Many published cost analyses in RA have not been able to account for the influence of disease activity. Results from a systematic literature review of four studies found that among patients receiving bDMARDs, the total direct medical costs were $36,053 annually, and the costs attributable to RA itself comprised more than half that amount [28]. Our findings further describe that the costs related to not only treatment but also disease activity are appreciably less expensive for patients in remission than for patients in M/HDA. This finding was observed regardless of the background therapy (i.e., csDMARDs or b/tsDMARDs) received by patients. Although not an explicit focus of our analysis, prior work has also shown that failure to respond to RA treatment is associated with higher cost of care [29, 30], which should motivate health plans and other payers to authorize use of the most effective medications as quickly as possible so as to maximize the likelihood patients attain remission, or at least, LDA. To the extent that precision medicine in RA may allow more rational treatment selection regarding the choice of initial biologic or targeted therapy for individual RA patients [31], cost savings would be expected.
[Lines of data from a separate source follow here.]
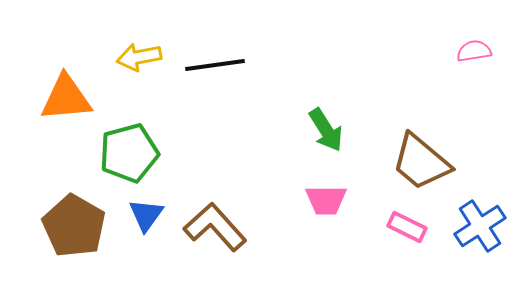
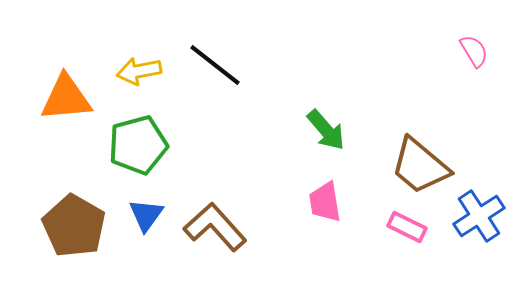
pink semicircle: rotated 68 degrees clockwise
yellow arrow: moved 14 px down
black line: rotated 46 degrees clockwise
green arrow: rotated 9 degrees counterclockwise
green pentagon: moved 9 px right, 8 px up
brown trapezoid: moved 1 px left, 4 px down
pink trapezoid: moved 1 px left, 2 px down; rotated 81 degrees clockwise
blue cross: moved 1 px left, 10 px up
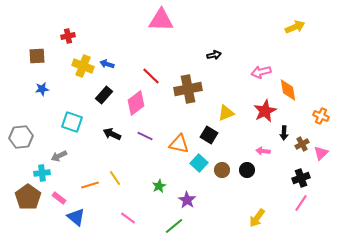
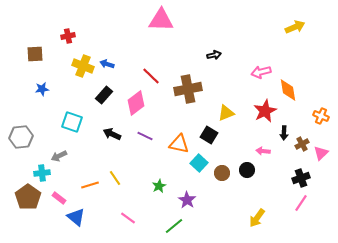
brown square at (37, 56): moved 2 px left, 2 px up
brown circle at (222, 170): moved 3 px down
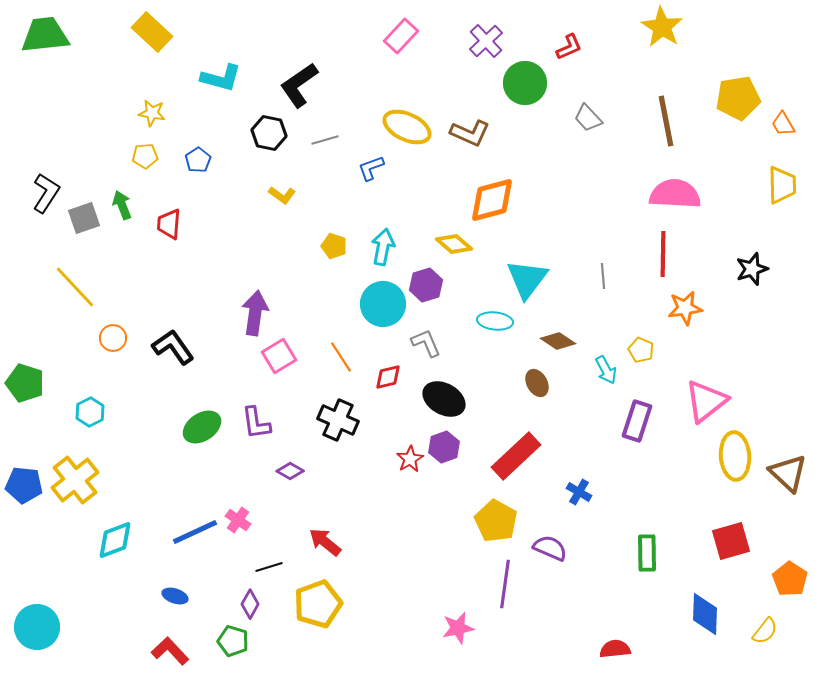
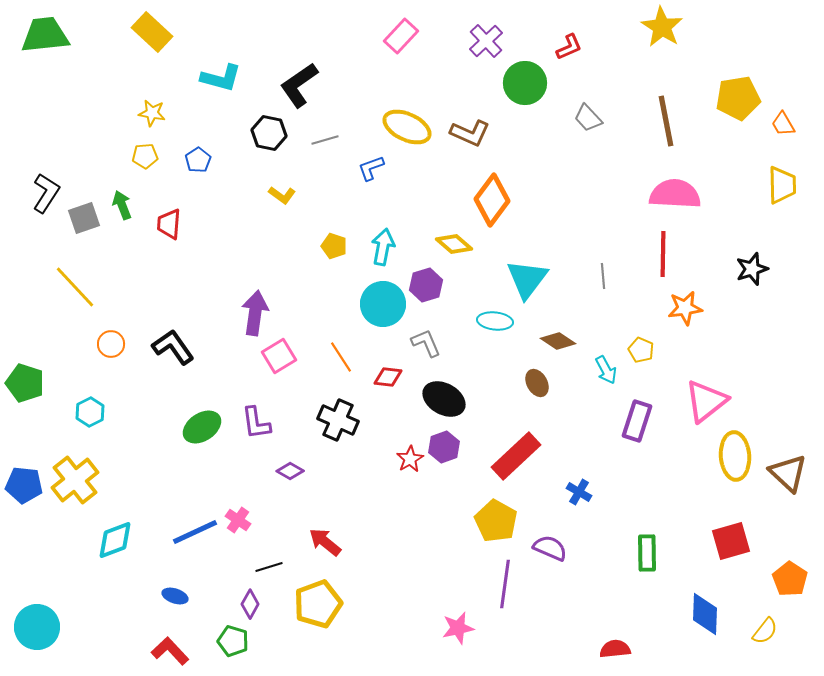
orange diamond at (492, 200): rotated 39 degrees counterclockwise
orange circle at (113, 338): moved 2 px left, 6 px down
red diamond at (388, 377): rotated 20 degrees clockwise
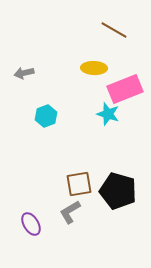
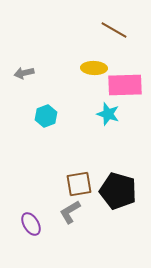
pink rectangle: moved 4 px up; rotated 20 degrees clockwise
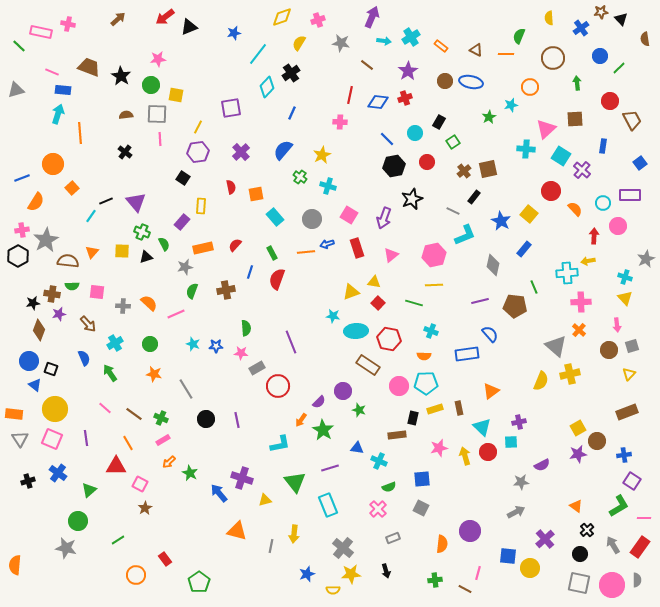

The strengths of our work include representation of a large number of RA patients treated in numerous and diverse community practice settings, with an analysis of a unique data source in which disease activity data as measured by rheumatology providers was linked with cost data from health plans. Indeed, although substantial economic literature exists in RA, few U.S. studies have been able to combine clinical disease activity measures with health plan cost data. Nevertheless, results of our study should be interpreted in light of its design. Disease activity as measured by the CDAI was updated only at rheumatology provider visits, which typically occur only a few times per year and likely resulted in some misclassification of disease activity. The effect of such misclassification likely would have attenuated differences between disease activity categories, yielding a conservative estimate. Additionally, the number of person-years in some exposure groups such as tsDMARDs were small, leading to wide confidence intervals. This analysis included but did not focus on comorbidities, which have been shown to relate to costs in RA patients [32]. Thus, these results may or may not generalize to younger patients with few comorbidities. Finally, drug costs were standardized by the health plan and do not reflect rebates or fees (e.g., specialty pharmacy), information that is typically considered proprietary information by health plans and makes it difficult to compare with costs measured in other datasets (e.g., Medicare or other commercial health plans).

Conclusions

RA patients in lower disease activity, particularly remission, had lower healthcare costs across the spectrum of treatment options. In addition to the clinical benefit of better disease control, results from this analysis support T2T guidelines that encourage aggressive and appropriate treatment to attain better disease control. Our findings provide insight into the opportunity for cost savings for payers and other stakeholders where financial incentives might be better aligned along with removal of administrative barriers such as burdensome prior authorization requirements, to encourage appropriate treatment escalation for patients who are not in LDA or remission.